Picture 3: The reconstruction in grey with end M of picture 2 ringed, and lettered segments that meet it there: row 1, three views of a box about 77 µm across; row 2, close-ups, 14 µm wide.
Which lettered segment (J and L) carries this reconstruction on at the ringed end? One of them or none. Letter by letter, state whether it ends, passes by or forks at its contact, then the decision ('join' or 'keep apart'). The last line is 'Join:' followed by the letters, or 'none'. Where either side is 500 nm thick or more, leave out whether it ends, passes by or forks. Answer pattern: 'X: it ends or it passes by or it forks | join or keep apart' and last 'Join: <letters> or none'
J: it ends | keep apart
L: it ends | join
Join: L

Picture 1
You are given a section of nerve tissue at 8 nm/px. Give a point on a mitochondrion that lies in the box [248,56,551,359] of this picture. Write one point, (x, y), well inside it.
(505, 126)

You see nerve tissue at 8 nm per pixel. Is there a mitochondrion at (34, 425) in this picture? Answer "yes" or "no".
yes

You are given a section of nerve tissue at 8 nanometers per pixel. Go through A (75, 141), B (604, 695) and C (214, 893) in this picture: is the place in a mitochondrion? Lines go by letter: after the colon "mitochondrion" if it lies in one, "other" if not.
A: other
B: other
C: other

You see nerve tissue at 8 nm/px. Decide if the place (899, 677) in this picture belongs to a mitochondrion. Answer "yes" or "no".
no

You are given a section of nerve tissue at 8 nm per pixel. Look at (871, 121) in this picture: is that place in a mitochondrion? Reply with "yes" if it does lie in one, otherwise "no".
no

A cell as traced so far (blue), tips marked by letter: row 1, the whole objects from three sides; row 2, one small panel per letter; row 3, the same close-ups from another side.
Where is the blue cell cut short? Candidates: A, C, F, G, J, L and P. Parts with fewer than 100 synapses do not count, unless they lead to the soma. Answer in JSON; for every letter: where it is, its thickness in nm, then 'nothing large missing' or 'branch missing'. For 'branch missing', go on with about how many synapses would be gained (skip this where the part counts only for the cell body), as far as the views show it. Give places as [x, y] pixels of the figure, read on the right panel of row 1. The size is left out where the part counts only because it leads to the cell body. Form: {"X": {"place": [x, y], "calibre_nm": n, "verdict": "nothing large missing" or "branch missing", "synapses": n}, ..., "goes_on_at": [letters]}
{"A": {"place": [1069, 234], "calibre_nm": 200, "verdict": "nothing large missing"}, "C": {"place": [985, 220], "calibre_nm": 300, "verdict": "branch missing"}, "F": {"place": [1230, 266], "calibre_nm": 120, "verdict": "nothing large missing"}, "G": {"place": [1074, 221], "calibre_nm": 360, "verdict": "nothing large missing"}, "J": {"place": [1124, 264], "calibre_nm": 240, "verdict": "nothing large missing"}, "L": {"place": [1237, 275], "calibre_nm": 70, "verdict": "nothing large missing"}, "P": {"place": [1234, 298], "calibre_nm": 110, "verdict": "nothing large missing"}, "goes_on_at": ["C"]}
────────────────
→ **EXERCISE**
All records are to be written out exactly.

→ **EXERCISE OUTPUT**
Picture 3: The reconstruction in grey with end M of picture 2 ringed, and lettered segments that meet it there: row 1, three views of a box about 77 µm across; row 2, close-ups, 14 µm wide.
Which lettered segment (J and L) carries this reconstruction on at the ringed end? One of them or none. Letter by letter, state whether it ends, passes by or forks at its contact, then the decision ('join' or 'keep apart'). The last line is 'Join:' followed by the letters, or 'none'. Where either side is 500 nm thick or more, leave out whether it ends, passes by or forks. Answer pattern: 'X: it ends or it passes by or it forks | join or keep apart' and last 'Join: <letters> or none'
J: it ends | keep apart
L: it ends | join
Join: L

Picture 1
You are given a section of nerve tissue at 8 nm/px. Give a point on a mitochondrion that lies in the box [248,56,551,359] of this picture. Write one point, (x, y), well inside it.
(505, 126)

You see nerve tissue at 8 nm per pixel. Is there a mitochondrion at (34, 425) in this picture? Answer "yes" or "no".
yes

You are given a section of nerve tissue at 8 nanometers per pixel. Go through A (75, 141), B (604, 695) and C (214, 893) in this picture: is the place in a mitochondrion? Lines go by letter: after the colon "mitochondrion" if it lies in one, "other" if not.
A: other
B: other
C: other

You see nerve tissue at 8 nm/px. Decide if the place (899, 677) in this picture belongs to a mitochondrion. Answer "yes" or "no".
no

You are given a section of nerve tissue at 8 nm per pixel. Look at (871, 121) in this picture: is that place in a mitochondrion? Reply with "yes" if it does lie in one, otherwise "no".
no

A cell as traced so far (blue), tips marked by letter: row 1, the whole objects from three sides; row 2, one small panel per letter; row 3, the same close-ups from another side.
Where is the blue cell cut short? Candidates: A, C, F, G, J, L and P. Parts with fewer than 100 synapses do not count, unless they lead to the soma. Answer in JSON; for every letter: where it is, its thickness in nm, then 'nothing large missing' or 'branch missing'. For 'branch missing', go on with about how many synapses would be gained (skip this where the part counts only for the cell body), as far as the views show it. Give places as [x, y] pixels of the figure, read on the right panel of row 1. The size is left out where the part counts only because it leads to the cell body. Form: {"X": {"place": [x, y], "calibre_nm": n, "verdict": "nothing large missing" or "branch missing", "synapses": n}, ..., "goes_on_at": [letters]}
{"A": {"place": [1069, 234], "calibre_nm": 200, "verdict": "nothing large missing"}, "C": {"place": [985, 220], "calibre_nm": 300, "verdict": "branch missing"}, "F": {"place": [1230, 266], "calibre_nm": 120, "verdict": "nothing large missing"}, "G": {"place": [1074, 221], "calibre_nm": 360, "verdict": "nothing large missing"}, "J": {"place": [1124, 264], "calibre_nm": 240, "verdict": "nothing large missing"}, "L": {"place": [1237, 275], "calibre_nm": 70, "verdict": "nothing large missing"}, "P": {"place": [1234, 298], "calibre_nm": 110, "verdict": "nothing large missing"}, "goes_on_at": ["C"]}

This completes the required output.